Aim of the task
Among the entries that follow, locate the line with "- Fee calculation and billing" and the line with "## Лабораторная работа №10". Output those lines and all lines in between, exactly, minus the pictures.

◆ ◆ ◆

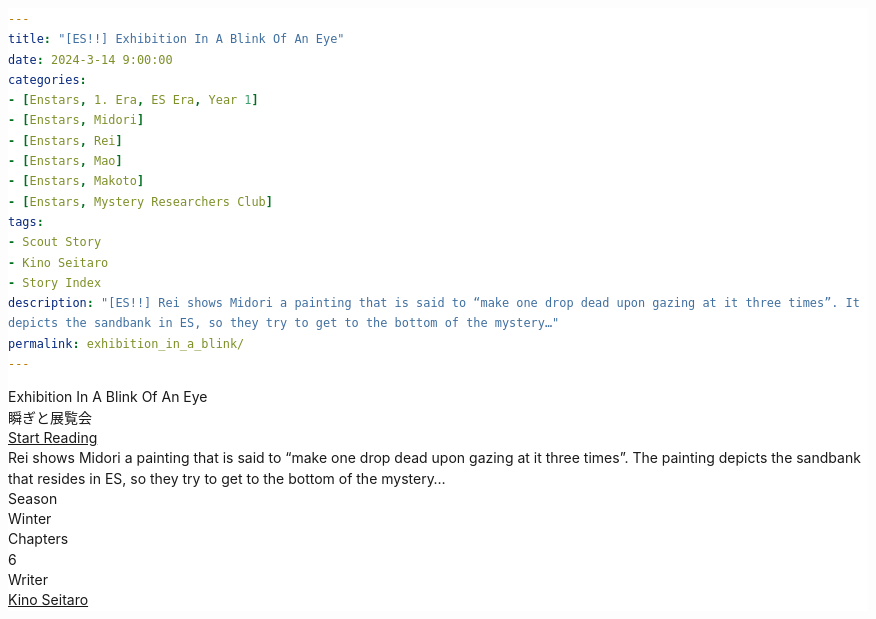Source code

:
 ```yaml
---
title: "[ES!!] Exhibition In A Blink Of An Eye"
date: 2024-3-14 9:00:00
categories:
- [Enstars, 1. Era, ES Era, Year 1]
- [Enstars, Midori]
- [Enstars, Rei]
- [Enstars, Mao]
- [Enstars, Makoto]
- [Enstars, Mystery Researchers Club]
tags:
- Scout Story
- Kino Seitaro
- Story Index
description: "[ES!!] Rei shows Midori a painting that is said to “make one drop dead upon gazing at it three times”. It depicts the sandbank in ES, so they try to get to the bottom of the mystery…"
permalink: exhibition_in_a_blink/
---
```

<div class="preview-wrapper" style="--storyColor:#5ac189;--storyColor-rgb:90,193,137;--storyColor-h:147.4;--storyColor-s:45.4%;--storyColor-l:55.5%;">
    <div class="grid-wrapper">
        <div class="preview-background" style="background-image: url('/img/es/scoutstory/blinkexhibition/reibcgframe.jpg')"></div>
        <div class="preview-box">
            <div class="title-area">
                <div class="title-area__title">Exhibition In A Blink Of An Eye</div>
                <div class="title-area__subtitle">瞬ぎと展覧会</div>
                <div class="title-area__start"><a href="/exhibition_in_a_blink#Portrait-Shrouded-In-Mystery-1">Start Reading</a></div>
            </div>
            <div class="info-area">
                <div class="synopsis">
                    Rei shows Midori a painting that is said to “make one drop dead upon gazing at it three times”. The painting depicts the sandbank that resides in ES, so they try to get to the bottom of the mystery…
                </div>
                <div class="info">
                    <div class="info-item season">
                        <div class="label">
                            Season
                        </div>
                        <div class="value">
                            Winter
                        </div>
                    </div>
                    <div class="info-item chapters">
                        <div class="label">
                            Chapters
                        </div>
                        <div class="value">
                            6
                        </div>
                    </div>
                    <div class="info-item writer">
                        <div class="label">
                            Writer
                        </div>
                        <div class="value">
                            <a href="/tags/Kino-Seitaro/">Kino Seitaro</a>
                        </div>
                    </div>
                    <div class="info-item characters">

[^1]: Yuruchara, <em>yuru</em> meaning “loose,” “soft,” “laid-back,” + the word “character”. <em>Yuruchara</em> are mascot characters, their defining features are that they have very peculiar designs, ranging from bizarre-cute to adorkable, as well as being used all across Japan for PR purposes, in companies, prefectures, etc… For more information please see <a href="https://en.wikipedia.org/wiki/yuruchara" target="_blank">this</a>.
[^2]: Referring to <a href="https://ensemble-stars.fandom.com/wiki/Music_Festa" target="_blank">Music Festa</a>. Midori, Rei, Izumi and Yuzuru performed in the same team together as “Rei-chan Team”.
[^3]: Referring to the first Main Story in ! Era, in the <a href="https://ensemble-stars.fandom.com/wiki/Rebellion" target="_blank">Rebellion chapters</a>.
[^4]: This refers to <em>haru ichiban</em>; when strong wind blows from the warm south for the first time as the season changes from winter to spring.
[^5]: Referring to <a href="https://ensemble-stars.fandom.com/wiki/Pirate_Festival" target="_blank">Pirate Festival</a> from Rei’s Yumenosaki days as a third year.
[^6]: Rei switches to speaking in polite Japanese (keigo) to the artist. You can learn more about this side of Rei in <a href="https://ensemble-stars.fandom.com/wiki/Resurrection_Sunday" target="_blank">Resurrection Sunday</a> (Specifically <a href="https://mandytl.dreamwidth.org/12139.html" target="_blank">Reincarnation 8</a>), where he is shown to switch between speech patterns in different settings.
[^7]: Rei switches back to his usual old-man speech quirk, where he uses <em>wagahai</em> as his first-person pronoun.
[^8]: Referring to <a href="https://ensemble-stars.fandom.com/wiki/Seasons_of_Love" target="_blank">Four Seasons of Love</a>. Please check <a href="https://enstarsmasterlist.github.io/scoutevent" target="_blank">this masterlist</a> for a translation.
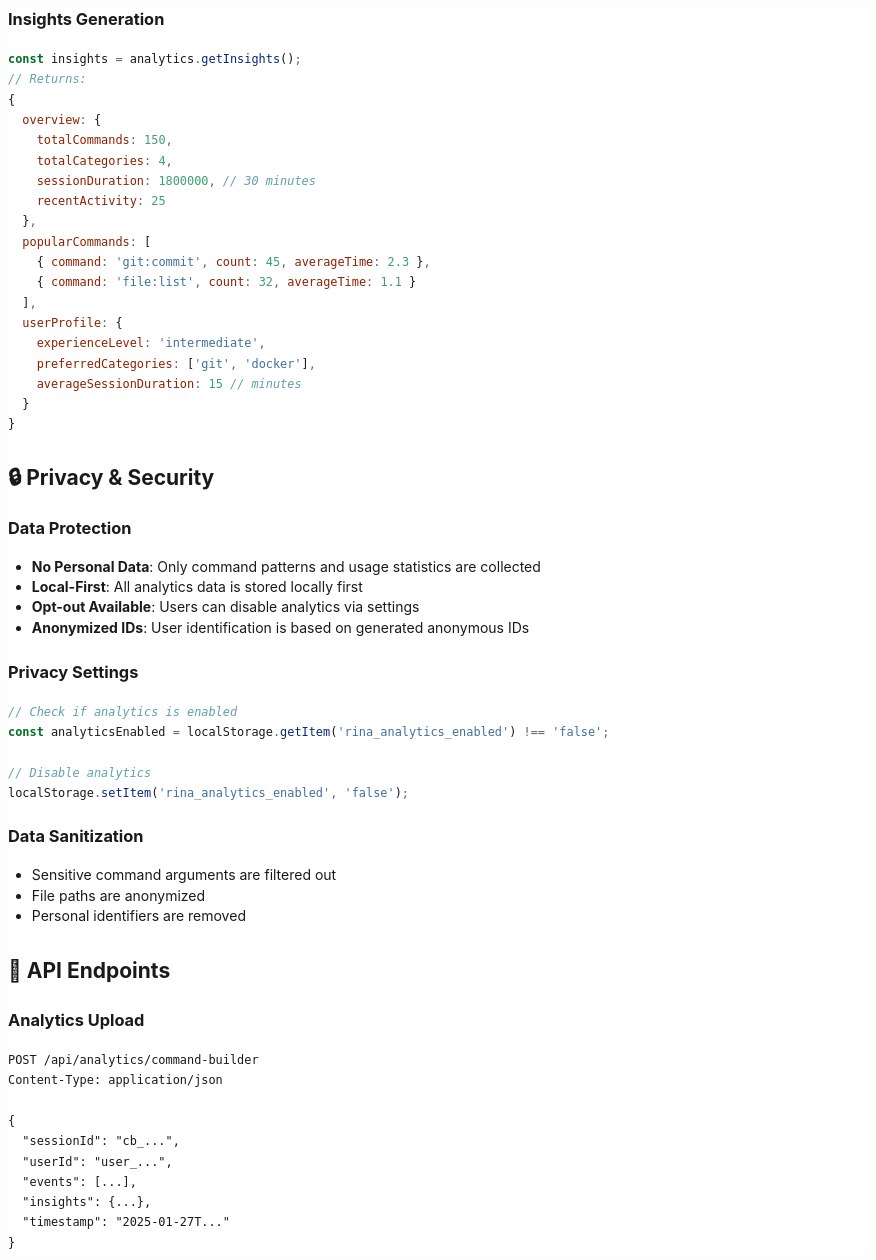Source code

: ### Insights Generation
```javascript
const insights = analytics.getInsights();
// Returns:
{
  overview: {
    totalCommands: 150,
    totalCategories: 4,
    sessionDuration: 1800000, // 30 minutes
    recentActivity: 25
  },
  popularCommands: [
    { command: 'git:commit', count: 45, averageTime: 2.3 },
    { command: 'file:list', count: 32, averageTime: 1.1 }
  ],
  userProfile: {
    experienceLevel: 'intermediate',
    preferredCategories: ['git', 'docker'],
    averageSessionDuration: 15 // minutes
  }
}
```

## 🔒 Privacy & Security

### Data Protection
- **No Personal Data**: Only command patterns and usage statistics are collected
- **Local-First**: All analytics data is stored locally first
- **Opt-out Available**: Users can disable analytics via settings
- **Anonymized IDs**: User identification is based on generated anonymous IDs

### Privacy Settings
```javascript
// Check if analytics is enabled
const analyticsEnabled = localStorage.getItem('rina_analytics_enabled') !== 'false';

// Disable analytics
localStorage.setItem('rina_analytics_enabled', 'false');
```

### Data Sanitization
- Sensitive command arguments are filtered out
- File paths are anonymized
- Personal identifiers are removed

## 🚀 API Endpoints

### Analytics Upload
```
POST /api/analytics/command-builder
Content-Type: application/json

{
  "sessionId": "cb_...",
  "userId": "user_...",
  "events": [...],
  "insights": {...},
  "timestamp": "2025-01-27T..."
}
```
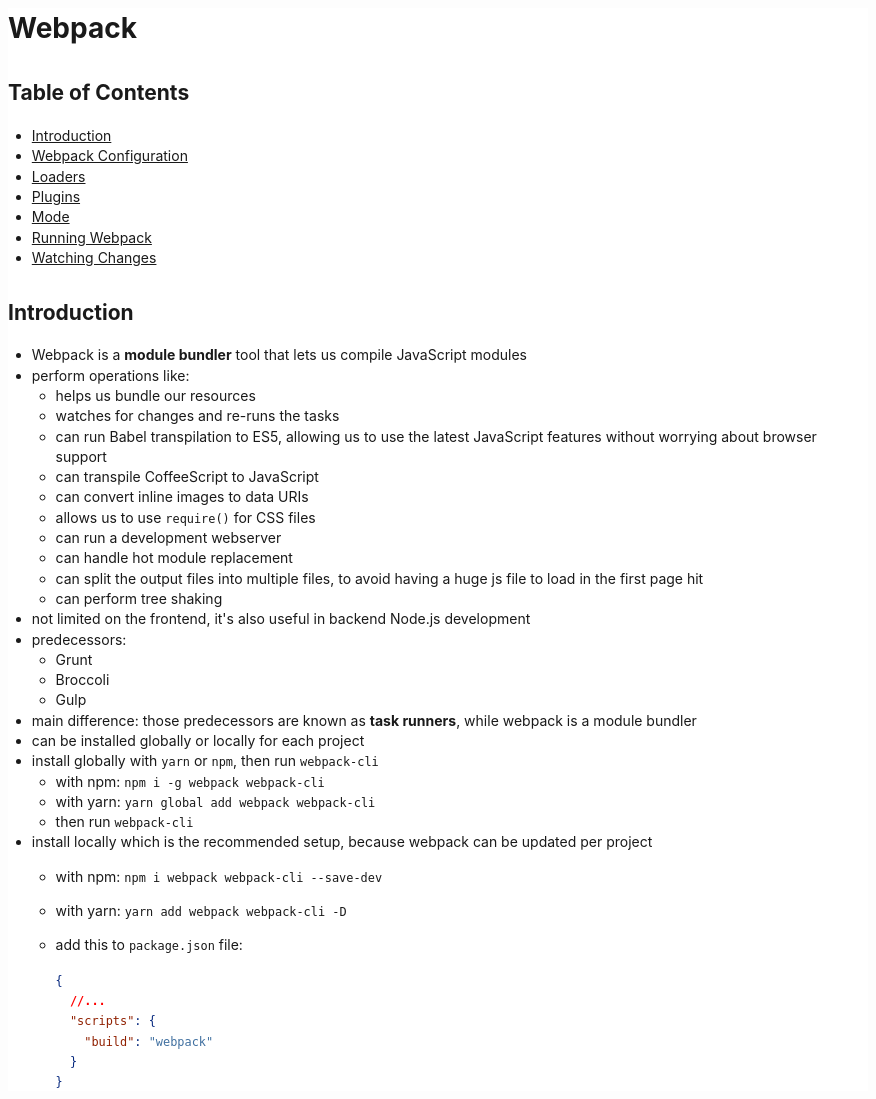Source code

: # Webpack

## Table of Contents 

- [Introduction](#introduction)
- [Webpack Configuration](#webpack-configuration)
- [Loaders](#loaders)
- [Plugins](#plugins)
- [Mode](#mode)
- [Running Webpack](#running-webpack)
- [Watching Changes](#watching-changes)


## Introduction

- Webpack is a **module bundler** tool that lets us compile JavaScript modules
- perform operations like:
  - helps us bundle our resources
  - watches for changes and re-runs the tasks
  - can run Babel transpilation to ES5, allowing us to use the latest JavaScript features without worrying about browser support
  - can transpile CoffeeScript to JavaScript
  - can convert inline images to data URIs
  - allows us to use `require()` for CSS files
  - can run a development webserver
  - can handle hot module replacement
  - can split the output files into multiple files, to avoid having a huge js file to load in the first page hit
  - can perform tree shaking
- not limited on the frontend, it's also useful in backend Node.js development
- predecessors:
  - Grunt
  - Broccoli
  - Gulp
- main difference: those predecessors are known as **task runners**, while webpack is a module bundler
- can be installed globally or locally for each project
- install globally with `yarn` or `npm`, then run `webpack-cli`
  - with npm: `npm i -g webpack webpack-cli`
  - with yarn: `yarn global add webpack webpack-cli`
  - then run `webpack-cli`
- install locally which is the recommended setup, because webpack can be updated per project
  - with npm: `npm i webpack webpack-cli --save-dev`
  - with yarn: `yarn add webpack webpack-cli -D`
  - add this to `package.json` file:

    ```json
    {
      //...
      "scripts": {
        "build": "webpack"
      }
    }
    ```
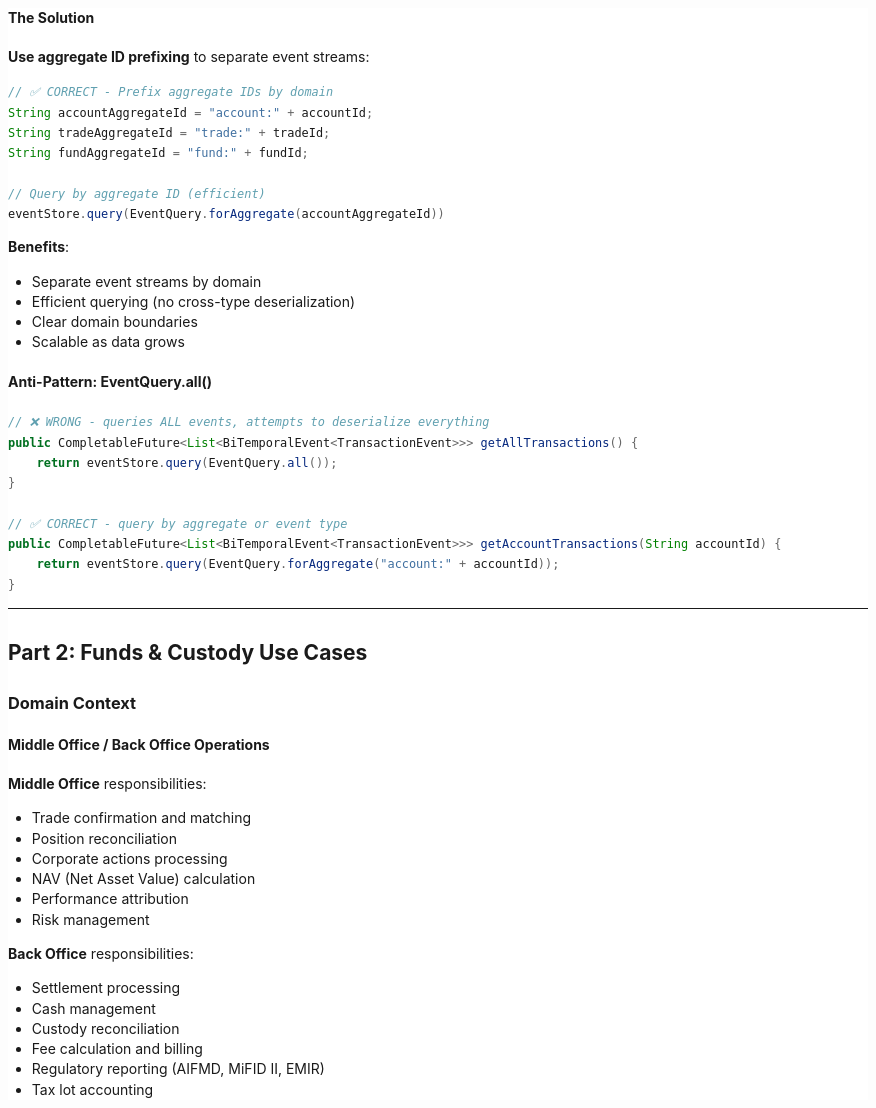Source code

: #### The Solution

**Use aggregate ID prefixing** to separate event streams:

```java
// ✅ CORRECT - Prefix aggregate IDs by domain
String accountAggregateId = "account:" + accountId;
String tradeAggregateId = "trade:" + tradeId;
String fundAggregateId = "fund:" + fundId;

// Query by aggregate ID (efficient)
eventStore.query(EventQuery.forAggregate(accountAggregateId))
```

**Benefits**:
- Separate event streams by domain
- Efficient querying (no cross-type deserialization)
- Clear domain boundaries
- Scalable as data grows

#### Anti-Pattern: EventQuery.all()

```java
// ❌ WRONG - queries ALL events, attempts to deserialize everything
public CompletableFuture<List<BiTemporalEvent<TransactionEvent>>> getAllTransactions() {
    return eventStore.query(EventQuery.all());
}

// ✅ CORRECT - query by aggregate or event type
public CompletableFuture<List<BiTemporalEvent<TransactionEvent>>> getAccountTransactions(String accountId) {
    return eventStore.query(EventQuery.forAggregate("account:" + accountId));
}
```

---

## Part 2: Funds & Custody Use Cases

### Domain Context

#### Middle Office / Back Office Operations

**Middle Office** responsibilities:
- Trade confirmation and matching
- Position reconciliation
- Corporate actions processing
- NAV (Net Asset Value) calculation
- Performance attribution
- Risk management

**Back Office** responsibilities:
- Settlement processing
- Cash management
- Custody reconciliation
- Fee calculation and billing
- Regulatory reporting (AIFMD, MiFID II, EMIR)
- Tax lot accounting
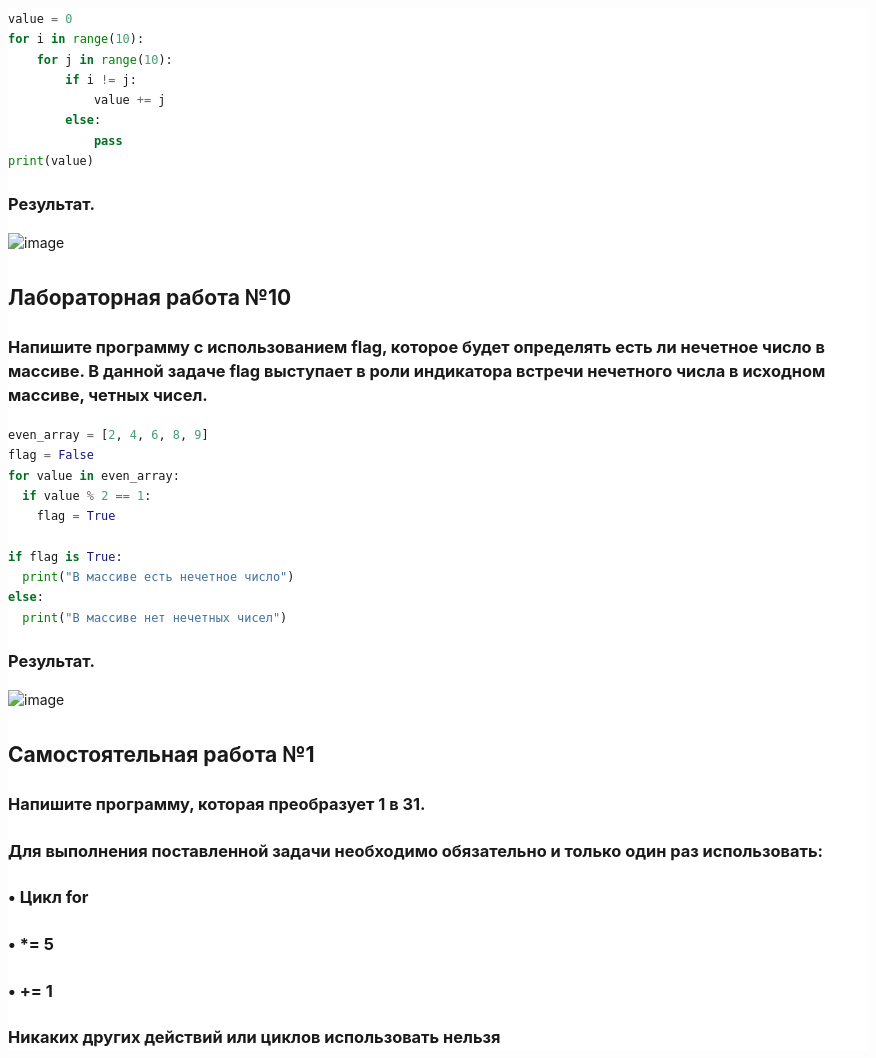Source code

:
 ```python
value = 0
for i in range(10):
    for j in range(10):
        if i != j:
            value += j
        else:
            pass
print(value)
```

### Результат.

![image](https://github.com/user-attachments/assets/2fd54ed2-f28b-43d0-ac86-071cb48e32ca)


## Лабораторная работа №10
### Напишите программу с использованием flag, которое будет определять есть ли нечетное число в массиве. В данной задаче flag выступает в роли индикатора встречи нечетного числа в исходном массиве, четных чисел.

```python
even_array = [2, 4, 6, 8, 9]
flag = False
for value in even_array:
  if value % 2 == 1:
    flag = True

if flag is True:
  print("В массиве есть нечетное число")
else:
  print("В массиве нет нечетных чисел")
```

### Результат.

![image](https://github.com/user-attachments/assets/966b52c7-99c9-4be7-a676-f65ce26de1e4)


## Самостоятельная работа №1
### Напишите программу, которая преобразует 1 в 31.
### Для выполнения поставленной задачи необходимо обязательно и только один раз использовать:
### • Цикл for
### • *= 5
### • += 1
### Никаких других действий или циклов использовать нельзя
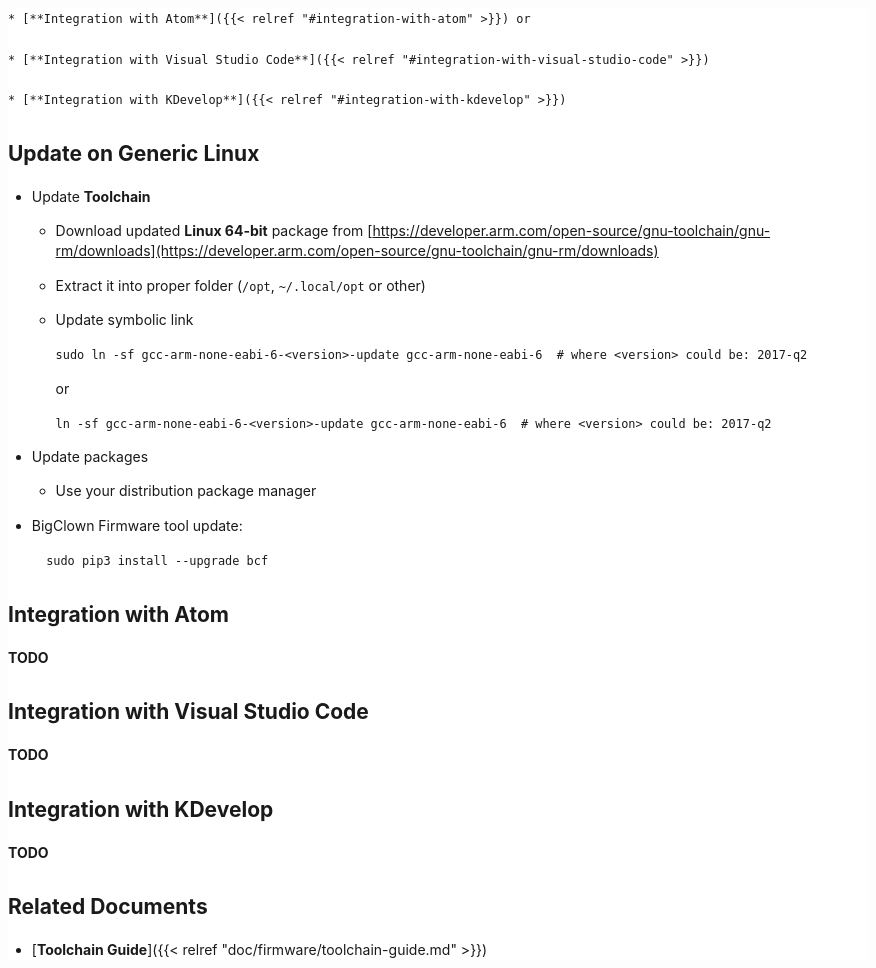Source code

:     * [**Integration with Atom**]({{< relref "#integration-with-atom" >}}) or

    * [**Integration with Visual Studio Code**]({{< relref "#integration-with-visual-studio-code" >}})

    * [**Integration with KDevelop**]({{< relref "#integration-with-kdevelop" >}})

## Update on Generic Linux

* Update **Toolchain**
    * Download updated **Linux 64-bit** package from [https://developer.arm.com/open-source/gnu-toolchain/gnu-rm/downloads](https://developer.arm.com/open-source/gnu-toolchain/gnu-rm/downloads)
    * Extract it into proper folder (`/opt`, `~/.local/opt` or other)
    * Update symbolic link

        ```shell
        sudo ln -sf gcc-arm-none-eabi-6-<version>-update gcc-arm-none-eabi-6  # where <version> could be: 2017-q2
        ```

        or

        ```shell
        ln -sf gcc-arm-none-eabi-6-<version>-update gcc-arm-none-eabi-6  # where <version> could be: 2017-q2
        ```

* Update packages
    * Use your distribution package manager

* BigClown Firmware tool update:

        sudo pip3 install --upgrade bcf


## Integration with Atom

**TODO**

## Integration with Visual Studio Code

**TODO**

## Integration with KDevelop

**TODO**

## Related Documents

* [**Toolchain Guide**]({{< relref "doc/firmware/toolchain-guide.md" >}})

◆ ◆ ◆

Exercise solution
- Fee calculation and billing
- Regulatory reporting (AIFMD, MiFID II, EMIR)
- Tax lot accounting
Source code

:
 ```python
value = 0
for i in range(10):
    for j in range(10):
        if i != j:
            value += j
        else:
            pass
print(value)
```

### Результат.

![image](https://github.com/user-attachments/assets/2fd54ed2-f28b-43d0-ac86-071cb48e32ca)


## Лабораторная работа №10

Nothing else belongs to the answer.